[Document extract]
####################

Hacker News new | past | comments | ask | show | jobs | submit login

I wonder what kind of charging speed these will have. I'm guessing a refuse truck doesn't need to charge very fast as it sleeps in a depot, but a delivery truck might do a few shifts a day so that requires fast charging.



The usage model they're targeting is trucks that return to a depot overnight. Local delivery and drayage routes have ample time to charge.

Honestly one of the bigger issues is upgrading the electrical service at the depots to support the chargers. I worked on a prototype EV truck, and they had to software-limit the charger when first installed, because running flat-out it could draw more power than the entire rest of the prototype facility. They had to get the utility out to drop a new transformer before they could unleash the charger's full power.

The power you buy in a few gallons of diesel fuel is simply staggering.


> The power you buy in a few gallons of diesel fuel is simply staggering.

1 Liter per second ~= 38.6 megawatts, for diesel.

I’ve never bothered paying attention to the flow rate in a fuel station, but it’s really fortunate that electric cars are fundamentally more efficient than combustion engines.


Quoth Wikipedia:

> Image result for gas station pump flow rate Light passenger vehicle pump up to about 50 litres (13 US gallons) per minute (the United States limits this to 10 US gallons (38 litres) per minute); pumps serving trucks and other large vehicles have a higher flow rate, up to 130 litres (34 US gallons) per minute in the UK. and 40 US gallons (150 litres) in the US.

So roughly 80 megawatts coming out of that diesel nozzle. Most impressive!

####################

[Information supplied]
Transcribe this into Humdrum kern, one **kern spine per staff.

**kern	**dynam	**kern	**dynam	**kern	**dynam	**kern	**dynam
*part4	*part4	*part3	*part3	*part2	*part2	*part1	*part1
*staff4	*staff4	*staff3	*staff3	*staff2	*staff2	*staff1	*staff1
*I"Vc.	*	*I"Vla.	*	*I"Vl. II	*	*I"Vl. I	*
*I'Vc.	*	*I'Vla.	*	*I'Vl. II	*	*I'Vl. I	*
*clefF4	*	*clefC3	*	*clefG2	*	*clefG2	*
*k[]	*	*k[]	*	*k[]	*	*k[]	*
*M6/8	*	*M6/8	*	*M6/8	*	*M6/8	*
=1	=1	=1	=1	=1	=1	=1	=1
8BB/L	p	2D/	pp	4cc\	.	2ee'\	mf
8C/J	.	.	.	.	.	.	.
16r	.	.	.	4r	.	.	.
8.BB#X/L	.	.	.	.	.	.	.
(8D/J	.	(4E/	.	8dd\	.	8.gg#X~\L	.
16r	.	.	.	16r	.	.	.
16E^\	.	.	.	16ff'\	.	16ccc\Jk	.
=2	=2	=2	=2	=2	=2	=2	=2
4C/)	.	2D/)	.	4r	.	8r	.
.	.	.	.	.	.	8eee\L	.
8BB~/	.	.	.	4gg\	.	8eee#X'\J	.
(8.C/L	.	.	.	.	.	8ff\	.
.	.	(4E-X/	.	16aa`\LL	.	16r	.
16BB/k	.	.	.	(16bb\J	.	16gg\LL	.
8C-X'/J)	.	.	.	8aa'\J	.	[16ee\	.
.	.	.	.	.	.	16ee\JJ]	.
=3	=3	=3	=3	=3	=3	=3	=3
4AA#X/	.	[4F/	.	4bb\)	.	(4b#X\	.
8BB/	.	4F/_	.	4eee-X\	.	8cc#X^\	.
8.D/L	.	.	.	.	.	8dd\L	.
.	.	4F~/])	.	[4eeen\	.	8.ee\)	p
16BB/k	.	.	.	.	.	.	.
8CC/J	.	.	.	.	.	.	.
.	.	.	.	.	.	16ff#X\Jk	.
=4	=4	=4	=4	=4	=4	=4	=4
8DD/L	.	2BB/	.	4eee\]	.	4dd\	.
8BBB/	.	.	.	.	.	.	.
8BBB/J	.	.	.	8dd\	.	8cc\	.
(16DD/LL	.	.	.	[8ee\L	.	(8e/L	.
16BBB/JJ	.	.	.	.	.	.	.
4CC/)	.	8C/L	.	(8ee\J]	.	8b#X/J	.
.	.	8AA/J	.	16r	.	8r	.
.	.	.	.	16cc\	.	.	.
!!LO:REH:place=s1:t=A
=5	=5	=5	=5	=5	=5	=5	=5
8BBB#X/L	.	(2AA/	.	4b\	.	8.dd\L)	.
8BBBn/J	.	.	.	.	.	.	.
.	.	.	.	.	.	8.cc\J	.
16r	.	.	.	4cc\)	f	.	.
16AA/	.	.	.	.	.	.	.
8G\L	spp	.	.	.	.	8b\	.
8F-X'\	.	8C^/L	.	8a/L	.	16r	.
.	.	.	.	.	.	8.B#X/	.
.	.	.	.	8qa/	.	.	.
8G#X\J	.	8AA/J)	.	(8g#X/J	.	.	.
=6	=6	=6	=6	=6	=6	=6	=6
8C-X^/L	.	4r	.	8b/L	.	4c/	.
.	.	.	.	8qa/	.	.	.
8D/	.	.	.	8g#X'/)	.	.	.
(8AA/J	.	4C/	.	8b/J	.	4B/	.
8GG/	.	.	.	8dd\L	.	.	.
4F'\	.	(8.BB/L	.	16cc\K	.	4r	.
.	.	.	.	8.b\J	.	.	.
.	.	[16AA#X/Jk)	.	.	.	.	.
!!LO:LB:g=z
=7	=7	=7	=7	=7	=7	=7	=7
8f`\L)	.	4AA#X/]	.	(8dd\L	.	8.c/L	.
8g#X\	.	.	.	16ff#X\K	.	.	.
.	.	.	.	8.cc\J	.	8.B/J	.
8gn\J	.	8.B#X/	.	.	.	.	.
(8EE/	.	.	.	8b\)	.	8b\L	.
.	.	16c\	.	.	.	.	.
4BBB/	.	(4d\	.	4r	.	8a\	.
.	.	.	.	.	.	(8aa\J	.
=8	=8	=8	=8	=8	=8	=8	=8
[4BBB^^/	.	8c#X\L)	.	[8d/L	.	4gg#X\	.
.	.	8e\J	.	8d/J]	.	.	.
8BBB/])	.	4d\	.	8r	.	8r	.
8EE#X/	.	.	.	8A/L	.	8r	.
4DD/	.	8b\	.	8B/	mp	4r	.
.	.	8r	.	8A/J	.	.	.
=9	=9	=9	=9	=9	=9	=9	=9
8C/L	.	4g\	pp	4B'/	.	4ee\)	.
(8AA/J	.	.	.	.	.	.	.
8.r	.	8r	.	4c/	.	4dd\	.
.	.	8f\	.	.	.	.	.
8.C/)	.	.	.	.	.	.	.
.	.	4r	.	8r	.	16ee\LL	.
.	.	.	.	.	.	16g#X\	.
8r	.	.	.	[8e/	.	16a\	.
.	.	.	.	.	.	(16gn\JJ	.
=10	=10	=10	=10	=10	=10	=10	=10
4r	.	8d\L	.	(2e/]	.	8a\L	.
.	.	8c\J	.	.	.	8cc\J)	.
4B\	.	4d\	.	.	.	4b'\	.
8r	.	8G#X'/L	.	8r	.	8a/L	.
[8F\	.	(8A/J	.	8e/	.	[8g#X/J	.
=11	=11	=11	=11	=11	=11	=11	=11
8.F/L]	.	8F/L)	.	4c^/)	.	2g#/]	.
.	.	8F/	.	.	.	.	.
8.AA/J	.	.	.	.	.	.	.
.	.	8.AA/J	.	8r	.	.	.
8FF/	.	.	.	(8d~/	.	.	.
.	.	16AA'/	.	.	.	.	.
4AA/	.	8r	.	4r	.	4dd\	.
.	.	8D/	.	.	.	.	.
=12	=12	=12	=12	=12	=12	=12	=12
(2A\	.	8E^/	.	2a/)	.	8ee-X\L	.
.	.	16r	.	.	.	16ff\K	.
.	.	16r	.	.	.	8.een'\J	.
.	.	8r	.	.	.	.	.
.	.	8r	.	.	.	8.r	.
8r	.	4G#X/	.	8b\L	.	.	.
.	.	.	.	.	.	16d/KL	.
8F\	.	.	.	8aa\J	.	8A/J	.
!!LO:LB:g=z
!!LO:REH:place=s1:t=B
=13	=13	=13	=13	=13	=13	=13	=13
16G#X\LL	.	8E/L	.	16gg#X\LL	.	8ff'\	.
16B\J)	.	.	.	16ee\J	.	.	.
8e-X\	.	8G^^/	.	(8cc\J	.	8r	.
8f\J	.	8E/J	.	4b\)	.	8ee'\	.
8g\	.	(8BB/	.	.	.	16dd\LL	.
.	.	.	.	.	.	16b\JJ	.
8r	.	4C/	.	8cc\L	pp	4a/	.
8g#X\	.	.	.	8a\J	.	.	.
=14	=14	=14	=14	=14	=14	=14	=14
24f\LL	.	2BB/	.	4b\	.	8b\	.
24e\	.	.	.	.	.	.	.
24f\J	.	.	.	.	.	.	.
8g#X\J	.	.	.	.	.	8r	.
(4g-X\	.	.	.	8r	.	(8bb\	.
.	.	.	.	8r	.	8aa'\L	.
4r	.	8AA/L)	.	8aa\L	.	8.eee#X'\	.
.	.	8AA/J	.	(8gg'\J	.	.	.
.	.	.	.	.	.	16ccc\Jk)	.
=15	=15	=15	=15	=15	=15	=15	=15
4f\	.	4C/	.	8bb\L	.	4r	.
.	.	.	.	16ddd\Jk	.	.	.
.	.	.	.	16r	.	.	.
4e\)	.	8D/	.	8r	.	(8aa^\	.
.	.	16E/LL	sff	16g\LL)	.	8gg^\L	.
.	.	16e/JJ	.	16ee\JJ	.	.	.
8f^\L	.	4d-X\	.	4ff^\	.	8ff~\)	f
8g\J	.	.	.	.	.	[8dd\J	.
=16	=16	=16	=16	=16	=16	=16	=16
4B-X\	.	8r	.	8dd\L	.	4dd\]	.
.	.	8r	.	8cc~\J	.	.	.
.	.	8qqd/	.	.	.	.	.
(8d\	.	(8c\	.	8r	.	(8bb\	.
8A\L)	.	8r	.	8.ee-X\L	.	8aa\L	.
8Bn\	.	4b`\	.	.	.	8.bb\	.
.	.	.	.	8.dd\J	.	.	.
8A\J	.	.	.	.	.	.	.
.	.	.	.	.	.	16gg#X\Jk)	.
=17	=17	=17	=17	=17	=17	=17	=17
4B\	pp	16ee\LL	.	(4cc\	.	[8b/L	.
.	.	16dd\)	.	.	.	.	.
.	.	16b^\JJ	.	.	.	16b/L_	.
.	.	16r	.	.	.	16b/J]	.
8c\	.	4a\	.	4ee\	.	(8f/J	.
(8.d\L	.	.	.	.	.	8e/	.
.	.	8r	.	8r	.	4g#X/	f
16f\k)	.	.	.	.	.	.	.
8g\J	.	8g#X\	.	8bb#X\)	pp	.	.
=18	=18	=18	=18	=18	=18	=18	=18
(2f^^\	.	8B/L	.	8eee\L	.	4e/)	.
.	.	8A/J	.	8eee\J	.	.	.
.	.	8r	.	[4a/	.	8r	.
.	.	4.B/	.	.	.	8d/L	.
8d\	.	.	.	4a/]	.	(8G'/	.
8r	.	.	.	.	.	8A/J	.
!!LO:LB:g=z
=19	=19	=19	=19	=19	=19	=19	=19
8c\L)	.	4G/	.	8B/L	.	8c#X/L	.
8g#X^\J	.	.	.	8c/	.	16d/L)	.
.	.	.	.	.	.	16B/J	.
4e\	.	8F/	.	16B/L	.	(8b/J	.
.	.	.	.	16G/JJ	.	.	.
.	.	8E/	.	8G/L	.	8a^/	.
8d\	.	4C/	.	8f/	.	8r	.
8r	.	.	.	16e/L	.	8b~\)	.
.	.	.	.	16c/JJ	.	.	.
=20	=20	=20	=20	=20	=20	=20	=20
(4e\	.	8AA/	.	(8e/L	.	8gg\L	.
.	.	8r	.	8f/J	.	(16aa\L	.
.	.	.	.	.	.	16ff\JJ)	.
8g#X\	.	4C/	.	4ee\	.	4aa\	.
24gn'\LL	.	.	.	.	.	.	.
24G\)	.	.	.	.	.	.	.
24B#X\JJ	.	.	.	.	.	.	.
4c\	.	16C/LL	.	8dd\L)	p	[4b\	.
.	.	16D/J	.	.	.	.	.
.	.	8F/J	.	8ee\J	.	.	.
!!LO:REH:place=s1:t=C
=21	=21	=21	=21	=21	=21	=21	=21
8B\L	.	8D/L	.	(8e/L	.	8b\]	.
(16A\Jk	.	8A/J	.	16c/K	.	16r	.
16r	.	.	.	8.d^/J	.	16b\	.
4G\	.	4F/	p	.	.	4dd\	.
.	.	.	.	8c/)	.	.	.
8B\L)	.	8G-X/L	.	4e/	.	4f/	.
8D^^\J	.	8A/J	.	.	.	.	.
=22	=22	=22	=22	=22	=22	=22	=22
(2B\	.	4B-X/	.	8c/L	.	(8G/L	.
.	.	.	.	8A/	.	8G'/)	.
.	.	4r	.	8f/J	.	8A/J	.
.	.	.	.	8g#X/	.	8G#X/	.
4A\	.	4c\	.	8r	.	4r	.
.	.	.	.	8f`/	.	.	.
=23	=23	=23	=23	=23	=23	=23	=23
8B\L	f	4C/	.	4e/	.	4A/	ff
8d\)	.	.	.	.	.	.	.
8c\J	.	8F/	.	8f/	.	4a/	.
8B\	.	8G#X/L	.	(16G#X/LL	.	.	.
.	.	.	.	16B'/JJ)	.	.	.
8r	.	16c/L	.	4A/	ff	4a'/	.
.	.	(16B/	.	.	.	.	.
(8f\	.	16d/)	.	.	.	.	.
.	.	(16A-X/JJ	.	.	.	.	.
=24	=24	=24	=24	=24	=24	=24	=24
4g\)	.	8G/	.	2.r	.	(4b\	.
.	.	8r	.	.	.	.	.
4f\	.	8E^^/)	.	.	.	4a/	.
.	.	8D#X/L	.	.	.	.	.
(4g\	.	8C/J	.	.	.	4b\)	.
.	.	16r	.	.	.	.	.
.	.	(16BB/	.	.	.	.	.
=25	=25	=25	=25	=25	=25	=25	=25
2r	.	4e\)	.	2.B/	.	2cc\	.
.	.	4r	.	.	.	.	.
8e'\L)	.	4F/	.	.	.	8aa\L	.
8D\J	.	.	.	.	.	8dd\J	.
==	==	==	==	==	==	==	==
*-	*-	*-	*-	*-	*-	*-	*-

####################

[Request 1] In the Hacker News thread about electric trucks, what did the utility have to install before the prototype charger could run at full power?
[Request 2] Rewrite the passage of the Hacker News thread that begins at "I wonder what" and stops after "charger's full power.", changing "transformer" to "substation".
None of this work requires the material.

[Correct answer 1] A new transformer.

[Correct answer 2]
I wonder what kind of charging speed these will have. I'm guessing a refuse truck doesn't need to charge very fast as it sleeps in a depot, but a delivery truck might do a few shifts a day so that requires fast charging.



The usage model they're targeting is trucks that return to a depot overnight. Local delivery and drayage routes have ample time to charge.

Honestly one of the bigger issues is upgrading the electrical service at the depots to support the chargers. I worked on a prototype EV truck, and they had to software-limit the charger when first installed, because running flat-out it could draw more power than the entire rest of the prototype facility. They had to get the utility out to drop a new substation before they could unleash the charger's full power.